RECORDED DATA:
——
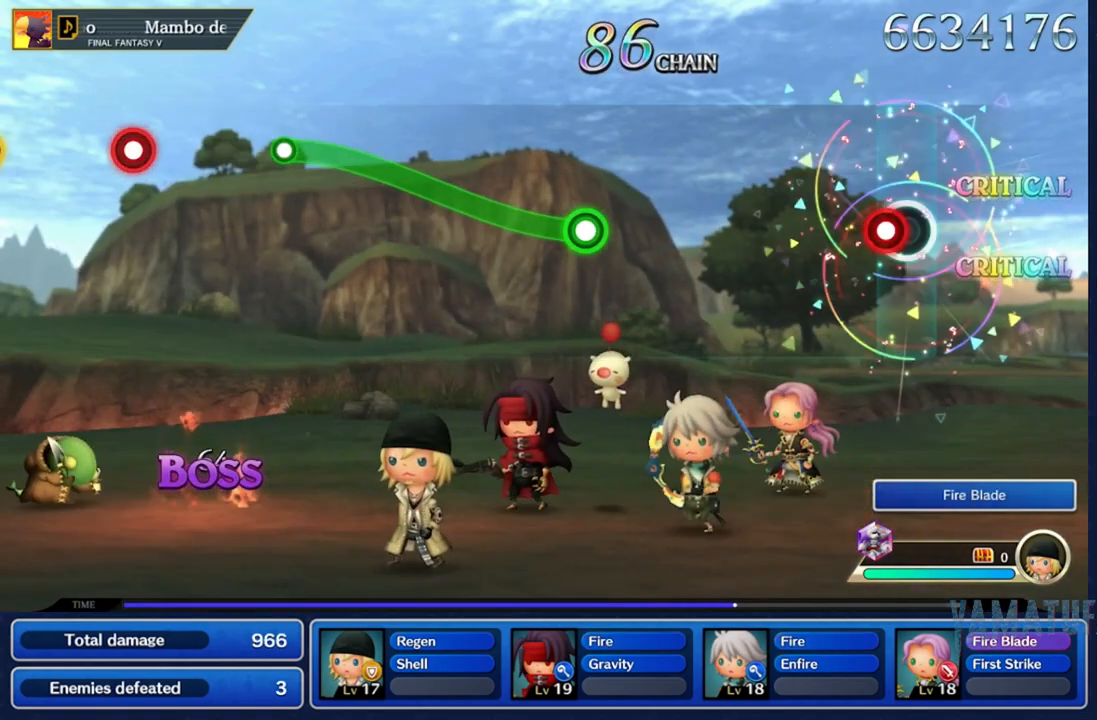
{"buttons": [], "left_stick": "center", "right_stick": "center", "events": [[100, "R2", "down"], [217, "R2", "up"]]}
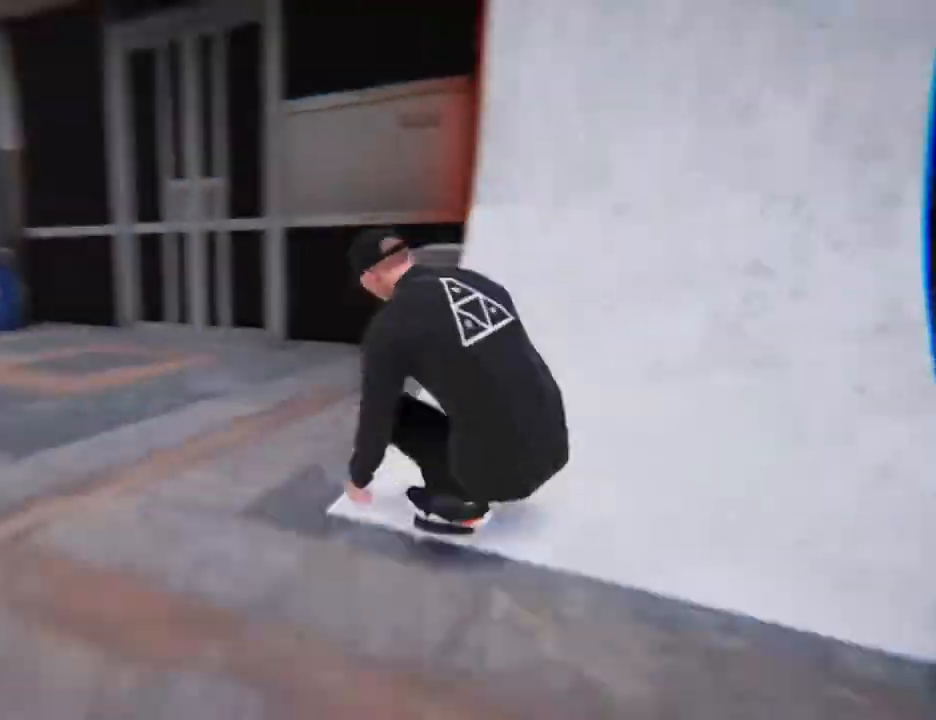
Gameplay with a controller (Xbox layout); each line is a JSON object with the inputs held at the frame after it. "events" lists button and stick changes between this image and that frame as [ms after this image, input, new state], when the widget could be followed in between. Not read: L3 R3.
{"buttons": [], "left_stick": "center", "right_stick": "center", "events": []}
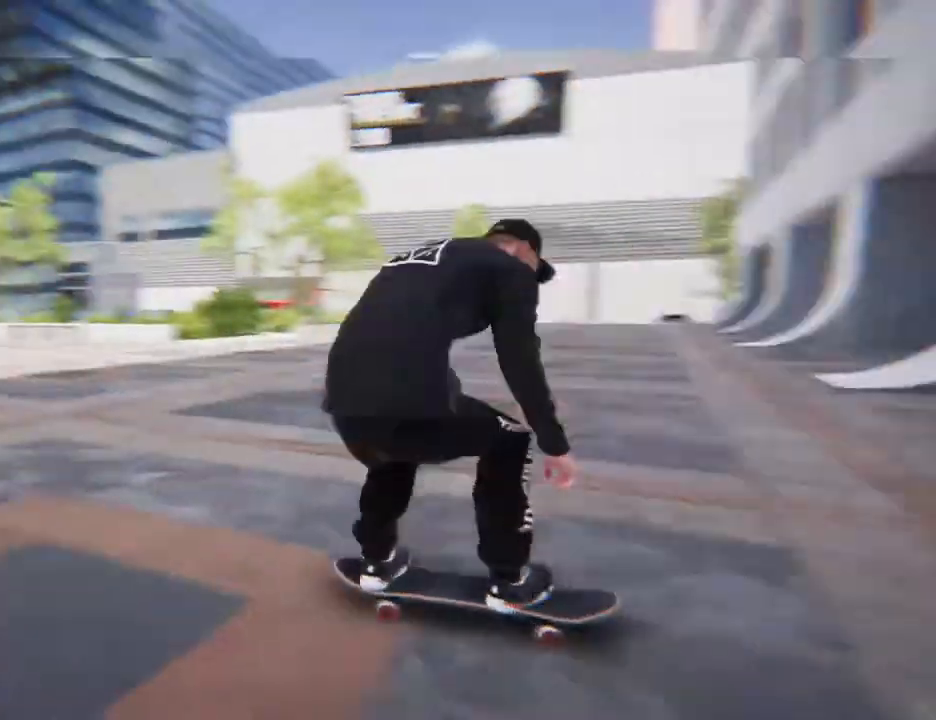
{"buttons": ["A"], "left_stick": "center", "right_stick": "center", "events": [[401, "A", "down"]]}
——
PROBLEM TO WORK ON:
Please transcribe each line above exactly, but leave the images out.

WRITTEN ANSWER:
{"buttons": [], "left_stick": "center", "right_stick": "center", "events": [[100, "R2", "down"], [217, "R2", "up"]]}
Gameplay with a controller (Xbox layout); each line is a JSON object with the inputs held at the frame after it. "events" lists button and stick changes between this image and that frame as [ms after this image, input, new state], when the widget could be followed in between. Not read: L3 R3.
{"buttons": [], "left_stick": "center", "right_stick": "center", "events": []}
{"buttons": ["A"], "left_stick": "center", "right_stick": "center", "events": [[401, "A", "down"]]}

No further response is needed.